- _What is needed_
What you write should be an exact copy of the material, from its first line through the line containing "ostygnie bimetal w blokadzie drzwi.".

- _Dataset content_
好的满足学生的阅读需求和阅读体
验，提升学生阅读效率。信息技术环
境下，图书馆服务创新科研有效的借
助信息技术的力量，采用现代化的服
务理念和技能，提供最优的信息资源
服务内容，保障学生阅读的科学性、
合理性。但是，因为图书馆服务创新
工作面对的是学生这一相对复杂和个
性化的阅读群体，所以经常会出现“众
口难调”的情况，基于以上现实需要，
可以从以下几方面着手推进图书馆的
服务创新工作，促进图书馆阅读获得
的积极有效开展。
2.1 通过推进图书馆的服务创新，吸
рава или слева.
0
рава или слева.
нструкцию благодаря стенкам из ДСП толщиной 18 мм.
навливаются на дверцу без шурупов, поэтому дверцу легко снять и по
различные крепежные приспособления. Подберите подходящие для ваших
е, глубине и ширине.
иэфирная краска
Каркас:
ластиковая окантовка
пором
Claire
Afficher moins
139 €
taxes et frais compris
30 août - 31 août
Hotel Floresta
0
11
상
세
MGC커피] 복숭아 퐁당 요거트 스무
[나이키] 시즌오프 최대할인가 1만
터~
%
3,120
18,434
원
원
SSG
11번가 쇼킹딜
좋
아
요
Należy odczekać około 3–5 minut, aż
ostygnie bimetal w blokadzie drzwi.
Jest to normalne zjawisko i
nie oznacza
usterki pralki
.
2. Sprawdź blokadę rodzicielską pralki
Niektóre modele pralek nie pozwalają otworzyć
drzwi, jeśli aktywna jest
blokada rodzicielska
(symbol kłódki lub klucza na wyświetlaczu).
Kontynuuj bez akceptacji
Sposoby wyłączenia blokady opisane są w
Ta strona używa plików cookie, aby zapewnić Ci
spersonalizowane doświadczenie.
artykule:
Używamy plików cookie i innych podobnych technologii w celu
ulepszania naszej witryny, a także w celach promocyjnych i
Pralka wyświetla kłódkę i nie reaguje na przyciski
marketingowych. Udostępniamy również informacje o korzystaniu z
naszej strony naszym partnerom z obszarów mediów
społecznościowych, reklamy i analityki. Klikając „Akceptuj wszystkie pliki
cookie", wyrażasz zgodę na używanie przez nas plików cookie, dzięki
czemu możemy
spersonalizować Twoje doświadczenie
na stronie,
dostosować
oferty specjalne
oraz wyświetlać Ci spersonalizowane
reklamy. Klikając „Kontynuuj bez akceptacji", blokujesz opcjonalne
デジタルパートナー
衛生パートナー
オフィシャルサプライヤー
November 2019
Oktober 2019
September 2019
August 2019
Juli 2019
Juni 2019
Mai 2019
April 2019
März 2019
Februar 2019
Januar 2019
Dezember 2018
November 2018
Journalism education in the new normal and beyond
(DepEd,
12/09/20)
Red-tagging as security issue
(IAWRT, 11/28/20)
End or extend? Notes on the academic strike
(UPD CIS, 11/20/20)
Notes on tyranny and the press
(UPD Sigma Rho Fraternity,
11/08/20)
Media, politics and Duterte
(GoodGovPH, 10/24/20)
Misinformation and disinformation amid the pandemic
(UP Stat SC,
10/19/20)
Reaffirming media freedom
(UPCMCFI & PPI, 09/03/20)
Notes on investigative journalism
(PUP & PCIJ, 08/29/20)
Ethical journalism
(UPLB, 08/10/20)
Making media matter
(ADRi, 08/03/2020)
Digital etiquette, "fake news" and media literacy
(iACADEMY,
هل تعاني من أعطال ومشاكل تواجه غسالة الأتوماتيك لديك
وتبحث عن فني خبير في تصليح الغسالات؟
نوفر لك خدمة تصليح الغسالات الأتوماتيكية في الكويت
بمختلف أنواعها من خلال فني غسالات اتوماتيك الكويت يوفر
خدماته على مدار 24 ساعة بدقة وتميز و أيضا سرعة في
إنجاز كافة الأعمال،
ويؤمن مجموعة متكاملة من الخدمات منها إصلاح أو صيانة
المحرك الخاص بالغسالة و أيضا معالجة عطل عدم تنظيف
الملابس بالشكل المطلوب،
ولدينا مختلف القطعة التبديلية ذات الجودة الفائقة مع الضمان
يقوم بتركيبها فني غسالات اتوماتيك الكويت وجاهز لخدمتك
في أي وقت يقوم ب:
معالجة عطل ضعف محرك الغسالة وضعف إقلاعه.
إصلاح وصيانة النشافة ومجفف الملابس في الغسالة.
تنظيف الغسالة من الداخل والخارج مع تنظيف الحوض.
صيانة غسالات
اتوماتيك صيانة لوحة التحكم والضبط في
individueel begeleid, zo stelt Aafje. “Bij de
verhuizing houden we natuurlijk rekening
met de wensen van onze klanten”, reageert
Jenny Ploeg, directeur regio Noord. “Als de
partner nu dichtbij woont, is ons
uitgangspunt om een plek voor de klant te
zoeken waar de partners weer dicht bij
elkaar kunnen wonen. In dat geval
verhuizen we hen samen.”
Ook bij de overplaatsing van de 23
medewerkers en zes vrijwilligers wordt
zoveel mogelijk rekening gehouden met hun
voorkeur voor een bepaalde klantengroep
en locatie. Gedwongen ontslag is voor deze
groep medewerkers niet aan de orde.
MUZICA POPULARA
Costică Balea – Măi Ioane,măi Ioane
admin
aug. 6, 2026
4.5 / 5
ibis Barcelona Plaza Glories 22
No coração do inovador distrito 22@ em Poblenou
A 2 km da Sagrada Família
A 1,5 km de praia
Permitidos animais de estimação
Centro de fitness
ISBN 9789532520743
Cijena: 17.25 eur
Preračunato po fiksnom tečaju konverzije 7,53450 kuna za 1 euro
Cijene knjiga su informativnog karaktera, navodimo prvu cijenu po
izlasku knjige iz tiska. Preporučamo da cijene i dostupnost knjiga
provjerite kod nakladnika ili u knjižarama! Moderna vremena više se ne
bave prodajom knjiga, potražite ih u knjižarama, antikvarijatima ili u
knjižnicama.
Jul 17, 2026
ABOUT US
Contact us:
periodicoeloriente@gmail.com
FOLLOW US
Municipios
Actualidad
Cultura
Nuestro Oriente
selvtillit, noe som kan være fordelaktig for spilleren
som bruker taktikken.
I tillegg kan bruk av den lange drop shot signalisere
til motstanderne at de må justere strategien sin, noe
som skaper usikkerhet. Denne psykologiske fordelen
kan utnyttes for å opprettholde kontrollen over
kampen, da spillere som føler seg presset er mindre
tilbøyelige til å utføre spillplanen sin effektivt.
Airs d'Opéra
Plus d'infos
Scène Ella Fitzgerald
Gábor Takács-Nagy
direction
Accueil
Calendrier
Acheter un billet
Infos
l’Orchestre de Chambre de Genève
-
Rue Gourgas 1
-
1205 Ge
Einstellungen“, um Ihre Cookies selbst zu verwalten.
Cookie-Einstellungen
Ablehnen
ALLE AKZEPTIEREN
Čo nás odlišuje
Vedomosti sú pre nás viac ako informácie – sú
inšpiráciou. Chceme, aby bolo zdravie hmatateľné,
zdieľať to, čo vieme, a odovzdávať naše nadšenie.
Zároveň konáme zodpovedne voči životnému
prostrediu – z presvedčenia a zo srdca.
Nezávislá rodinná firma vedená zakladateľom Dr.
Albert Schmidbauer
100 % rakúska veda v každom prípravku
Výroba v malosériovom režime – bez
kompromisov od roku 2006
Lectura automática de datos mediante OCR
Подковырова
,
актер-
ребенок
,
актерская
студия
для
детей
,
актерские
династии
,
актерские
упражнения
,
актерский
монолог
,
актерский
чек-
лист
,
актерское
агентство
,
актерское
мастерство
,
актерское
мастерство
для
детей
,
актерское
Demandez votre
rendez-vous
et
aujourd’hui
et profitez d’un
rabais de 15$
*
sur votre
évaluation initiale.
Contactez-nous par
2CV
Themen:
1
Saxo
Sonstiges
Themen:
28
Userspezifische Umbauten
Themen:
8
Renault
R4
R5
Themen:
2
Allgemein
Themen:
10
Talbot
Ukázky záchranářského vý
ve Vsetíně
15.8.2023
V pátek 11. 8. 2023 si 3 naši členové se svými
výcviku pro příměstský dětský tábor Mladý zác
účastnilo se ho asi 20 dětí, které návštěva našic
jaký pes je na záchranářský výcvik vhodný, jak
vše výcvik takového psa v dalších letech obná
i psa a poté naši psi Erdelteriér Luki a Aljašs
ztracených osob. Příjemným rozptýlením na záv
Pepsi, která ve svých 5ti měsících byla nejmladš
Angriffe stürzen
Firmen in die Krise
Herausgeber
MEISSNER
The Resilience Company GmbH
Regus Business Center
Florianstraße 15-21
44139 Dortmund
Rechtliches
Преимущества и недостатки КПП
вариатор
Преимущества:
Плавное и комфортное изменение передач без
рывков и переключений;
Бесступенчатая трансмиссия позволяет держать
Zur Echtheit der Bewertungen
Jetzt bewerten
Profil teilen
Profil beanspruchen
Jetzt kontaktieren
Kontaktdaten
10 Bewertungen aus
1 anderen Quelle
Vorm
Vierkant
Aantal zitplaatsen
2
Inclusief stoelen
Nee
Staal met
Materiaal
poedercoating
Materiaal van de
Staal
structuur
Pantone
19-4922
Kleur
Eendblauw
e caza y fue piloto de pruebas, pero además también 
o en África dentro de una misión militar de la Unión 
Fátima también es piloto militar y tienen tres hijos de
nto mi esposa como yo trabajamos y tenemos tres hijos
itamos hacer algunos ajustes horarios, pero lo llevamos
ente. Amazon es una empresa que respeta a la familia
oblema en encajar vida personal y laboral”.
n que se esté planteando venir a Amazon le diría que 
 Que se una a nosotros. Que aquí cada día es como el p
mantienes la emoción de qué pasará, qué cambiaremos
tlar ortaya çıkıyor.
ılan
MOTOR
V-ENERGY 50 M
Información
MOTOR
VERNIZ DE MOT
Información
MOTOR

- _Solution to the exercise_
好的满足学生的阅读需求和阅读体
验，提升学生阅读效率。信息技术环
境下，图书馆服务创新科研有效的借
助信息技术的力量，采用现代化的服
务理念和技能，提供最优的信息资源
服务内容，保障学生阅读的科学性、
合理性。但是，因为图书馆服务创新
工作面对的是学生这一相对复杂和个
性化的阅读群体，所以经常会出现“众
口难调”的情况，基于以上现实需要，
可以从以下几方面着手推进图书馆的
服务创新工作，促进图书馆阅读获得
的积极有效开展。
2.1 通过推进图书馆的服务创新，吸
рава или слева.
0
рава или слева.
нструкцию благодаря стенкам из ДСП толщиной 18 мм.
навливаются на дверцу без шурупов, поэтому дверцу легко снять и по
различные крепежные приспособления. Подберите подходящие для ваших
е, глубине и ширине.
иэфирная краска
Каркас:
ластиковая окантовка
пором
Claire
Afficher moins
139 €
taxes et frais compris
30 août - 31 août
Hotel Floresta
0
11
상
세
MGC커피] 복숭아 퐁당 요거트 스무
[나이키] 시즌오프 최대할인가 1만
터~
%
3,120
18,434
원
원
SSG
11번가 쇼킹딜
좋
아
요
Należy odczekać około 3–5 minut, aż
ostygnie bimetal w blokadzie drzwi.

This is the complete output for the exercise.